PROBLEM: Count every line in the records below that contains the string "control". Report that number alone.

*** Opening of PROVIDED DATA ***

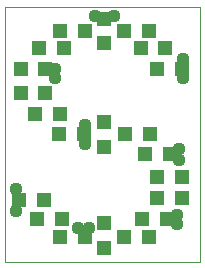
<source format=gts>
G75*
%MOIN*%
%OFA0B0*%
%FSLAX24Y24*%
%IPPOS*%
%LPD*%
%AMOC8*
5,1,8,0,0,1.08239X$1,22.5*
%
%ADD10C,0.0000*%
%ADD11R,0.0512X0.0512*%
%ADD12C,0.0437*%
D10*
X002392Y002517D02*
X002392Y011017D01*
X008892Y011017D01*
X008892Y002517D01*
X002392Y002517D01*
D11*
X003478Y003954D03*
X003680Y004579D03*
X004305Y003954D03*
X004228Y003329D03*
X005055Y003329D03*
X005704Y002978D03*
X006353Y003329D03*
X005704Y003805D03*
X006978Y003954D03*
X007180Y003329D03*
X007805Y003954D03*
X007478Y004642D03*
X007478Y005329D03*
X007067Y006090D03*
X007232Y006767D03*
X007893Y006090D03*
X008305Y005329D03*
X008305Y004642D03*
X006405Y006767D03*
X005704Y007180D03*
X005037Y006774D03*
X005704Y006353D03*
X004210Y006774D03*
X004232Y007428D03*
X003405Y007428D03*
X003743Y008142D03*
X003743Y008954D03*
X003541Y009642D03*
X004228Y010204D03*
X004368Y009642D03*
X005055Y010204D03*
X005704Y009791D03*
X006353Y010204D03*
X006916Y009642D03*
X007180Y010204D03*
X007743Y009642D03*
X007478Y008954D03*
X008305Y008954D03*
X005704Y010618D03*
X002916Y008954D03*
X002916Y008142D03*
X002853Y004579D03*
D12*
X002767Y004204D03*
X002767Y004954D03*
X004829Y003642D03*
X005204Y003642D03*
X005079Y006454D03*
X005079Y007079D03*
X004079Y008642D03*
X004079Y008954D03*
X005392Y010704D03*
X006017Y010704D03*
X008329Y009267D03*
X008329Y008642D03*
X008204Y006267D03*
X008204Y005892D03*
X008142Y004079D03*
X008142Y003767D03*
M02*

</source>
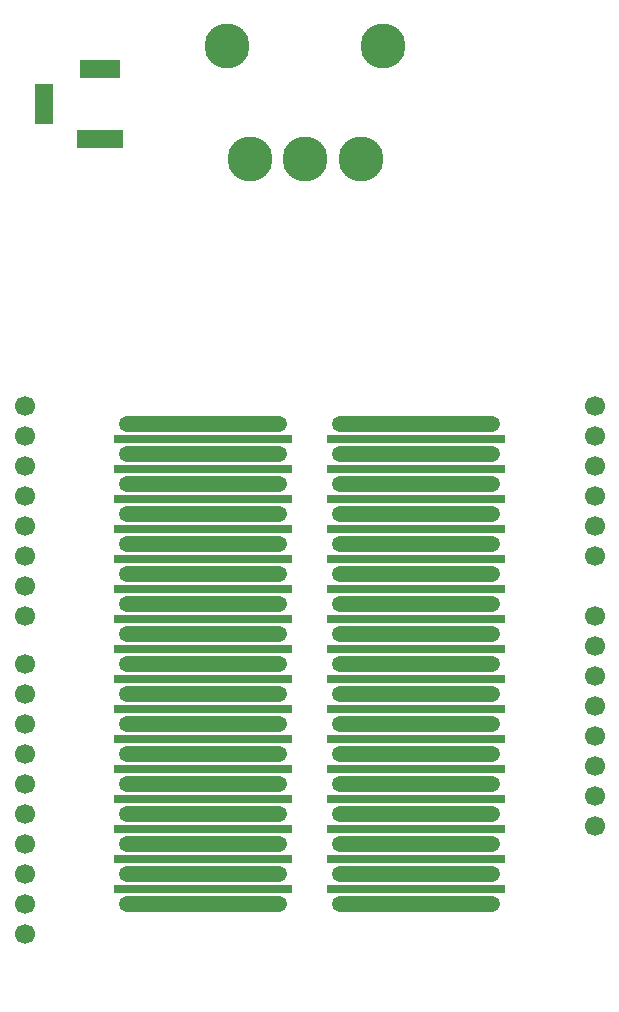
<source format=gbs>
G04*
G04 #@! TF.GenerationSoftware,Altium Limited,Altium Designer,19.0.14 (431)*
G04*
G04 Layer_Color=16711935*
%FSLAX44Y44*%
%MOMM*%
G71*
G01*
G75*
%ADD28C,3.8000*%
%ADD29R,3.9000X1.5000*%
%ADD30R,3.4000X1.5000*%
%ADD31R,1.5000X3.4000*%
%ADD32C,1.7000*%
G04:AMPARAMS|DCode=33|XSize=14.2mm|YSize=1.4mm|CornerRadius=0.7mm|HoleSize=0mm|Usage=FLASHONLY|Rotation=0.000|XOffset=0mm|YOffset=0mm|HoleType=Round|Shape=RoundedRectangle|*
%AMROUNDEDRECTD33*
21,1,14.2000,0.0000,0,0,0.0*
21,1,12.8000,1.4000,0,0,0.0*
1,1,1.4000,6.4000,0.0000*
1,1,1.4000,-6.4000,0.0000*
1,1,1.4000,-6.4000,0.0000*
1,1,1.4000,6.4000,0.0000*
%
%ADD33ROUNDEDRECTD33*%
%ADD54R,15.1000X0.8000*%
D28*
X939750Y1098500D02*
D03*
X1033750D02*
D03*
X920750Y1193800D02*
D03*
X1052750D02*
D03*
X986750Y1098500D02*
D03*
D29*
X812800Y1114750D02*
D03*
D30*
Y1174750D02*
D03*
D31*
X765800Y1144750D02*
D03*
D32*
X1231900Y762000D02*
D03*
Y787400D02*
D03*
Y812800D02*
D03*
Y838200D02*
D03*
Y863600D02*
D03*
Y889000D02*
D03*
X749300D02*
D03*
Y863600D02*
D03*
Y838200D02*
D03*
Y812800D02*
D03*
Y787400D02*
D03*
Y762000D02*
D03*
Y736600D02*
D03*
Y711200D02*
D03*
Y619760D02*
D03*
Y441960D02*
D03*
Y467360D02*
D03*
Y492760D02*
D03*
Y518160D02*
D03*
Y543560D02*
D03*
Y568960D02*
D03*
Y594360D02*
D03*
Y645160D02*
D03*
Y670560D02*
D03*
X1231900Y533400D02*
D03*
Y558800D02*
D03*
Y584200D02*
D03*
Y609600D02*
D03*
Y635000D02*
D03*
Y660400D02*
D03*
Y685800D02*
D03*
Y711200D02*
D03*
D33*
X1080770Y645160D02*
D03*
Y619760D02*
D03*
Y594360D02*
D03*
Y568960D02*
D03*
Y543560D02*
D03*
Y518160D02*
D03*
Y492760D02*
D03*
Y467360D02*
D03*
X900430D02*
D03*
Y492760D02*
D03*
Y518160D02*
D03*
Y543560D02*
D03*
Y568960D02*
D03*
Y594360D02*
D03*
Y619760D02*
D03*
Y645160D02*
D03*
Y848360D02*
D03*
Y873760D02*
D03*
Y822960D02*
D03*
Y797560D02*
D03*
Y772160D02*
D03*
Y746760D02*
D03*
Y721360D02*
D03*
Y695960D02*
D03*
Y670560D02*
D03*
X1080770D02*
D03*
Y695960D02*
D03*
Y721360D02*
D03*
Y746760D02*
D03*
Y772160D02*
D03*
Y797560D02*
D03*
Y822960D02*
D03*
Y873760D02*
D03*
Y848360D02*
D03*
D54*
Y657860D02*
D03*
Y632460D02*
D03*
Y607060D02*
D03*
Y581660D02*
D03*
Y556260D02*
D03*
Y530860D02*
D03*
Y505460D02*
D03*
Y480060D02*
D03*
X900430D02*
D03*
Y505460D02*
D03*
Y530860D02*
D03*
Y556260D02*
D03*
Y581660D02*
D03*
Y607060D02*
D03*
Y632460D02*
D03*
Y657860D02*
D03*
Y861060D02*
D03*
Y835660D02*
D03*
Y810260D02*
D03*
Y784860D02*
D03*
Y759460D02*
D03*
Y734060D02*
D03*
Y708660D02*
D03*
Y683260D02*
D03*
X1080770D02*
D03*
Y708660D02*
D03*
Y734060D02*
D03*
Y759460D02*
D03*
Y784860D02*
D03*
Y810260D02*
D03*
Y835660D02*
D03*
Y861060D02*
D03*
M02*

</source>
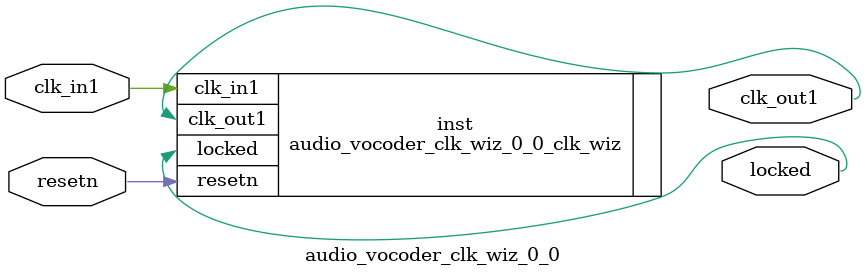
<source format=v>


`timescale 1ps/1ps

(* CORE_GENERATION_INFO = "audio_vocoder_clk_wiz_0_0,clk_wiz_v6_0_2_0_0,{component_name=audio_vocoder_clk_wiz_0_0,use_phase_alignment=true,use_min_o_jitter=false,use_max_i_jitter=false,use_dyn_phase_shift=false,use_inclk_switchover=false,use_dyn_reconfig=false,enable_axi=0,feedback_source=FDBK_AUTO,PRIMITIVE=MMCM,num_out_clk=1,clkin1_period=10.000,clkin2_period=10.000,use_power_down=false,use_reset=true,use_locked=true,use_inclk_stopped=false,feedback_type=SINGLE,CLOCK_MGR_TYPE=NA,manual_override=false}" *)

module audio_vocoder_clk_wiz_0_0 
 (
  // Clock out ports
  output        clk_out1,
  // Status and control signals
  input         resetn,
  output        locked,
 // Clock in ports
  input         clk_in1
 );

  audio_vocoder_clk_wiz_0_0_clk_wiz inst
  (
  // Clock out ports  
  .clk_out1(clk_out1),
  // Status and control signals               
  .resetn(resetn), 
  .locked(locked),
 // Clock in ports
  .clk_in1(clk_in1)
  );

endmodule

</source>
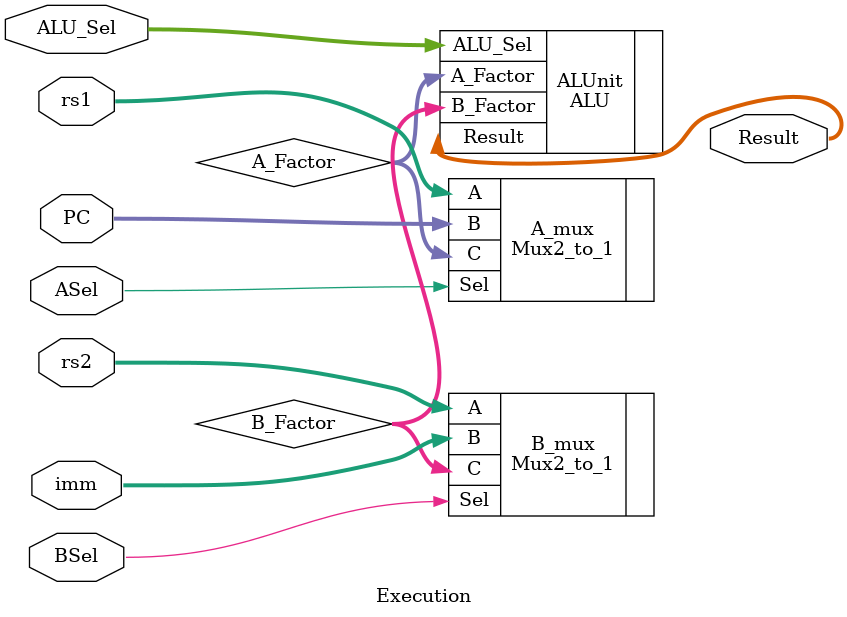
<source format=v>
`timescale 1ns / 1ps


module Execution #(
    parameter DATA_WIDTH = 32,
    parameter PC_WIDTH = 16,
    parameter OPERATION_NUMS = 16
)(
    input wire ASel,
    input wire BSel,
    input wire [$clog2(OPERATION_NUMS) - 1:0] ALU_Sel,
    input wire [PC_WIDTH - 1:0] PC,
    input wire [DATA_WIDTH - 1:0] rs1,
    input wire [DATA_WIDTH - 1:0] rs2,
    input wire [DATA_WIDTH - 1:0] imm,
    output wire [DATA_WIDTH - 1:0] Result
    );
    wire [DATA_WIDTH - 1:0] A_Factor;
    wire [DATA_WIDTH - 1:0] B_Factor;
    Mux2_to_1#(
        .DATA_WIDTH(DATA_WIDTH)
    )A_mux(
        .Sel(ASel),
        .A(rs1),
        .B(PC),
        .C(A_Factor)
    );
    Mux2_to_1#(
        .DATA_WIDTH(DATA_WIDTH)
    )B_mux(
        .Sel(BSel),
        .A(rs2),
        .B(imm),
        .C(B_Factor)
    );
    ALU#(
        .DATA_WIDTH(DATA_WIDTH),
        .OPERATION_NUMS(OPERATION_NUMS)
    )ALUnit(
        .ALU_Sel(ALU_Sel),
        .A_Factor(A_Factor),
        .B_Factor(B_Factor),
        .Result(Result)
    );
endmodule

</source>
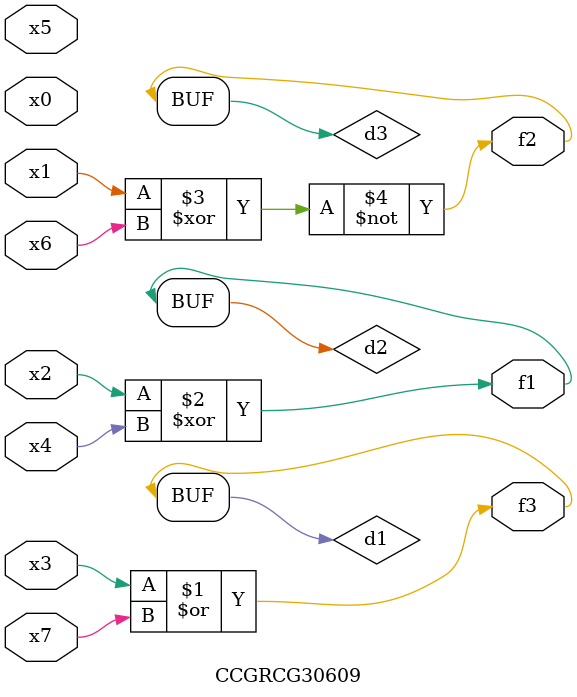
<source format=v>
module CCGRCG30609(
	input x0, x1, x2, x3, x4, x5, x6, x7,
	output f1, f2, f3
);

	wire d1, d2, d3;

	or (d1, x3, x7);
	xor (d2, x2, x4);
	xnor (d3, x1, x6);
	assign f1 = d2;
	assign f2 = d3;
	assign f3 = d1;
endmodule

</source>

*** Close of PROVIDED DATA ***

SOLUTION TO THIS TASK: 2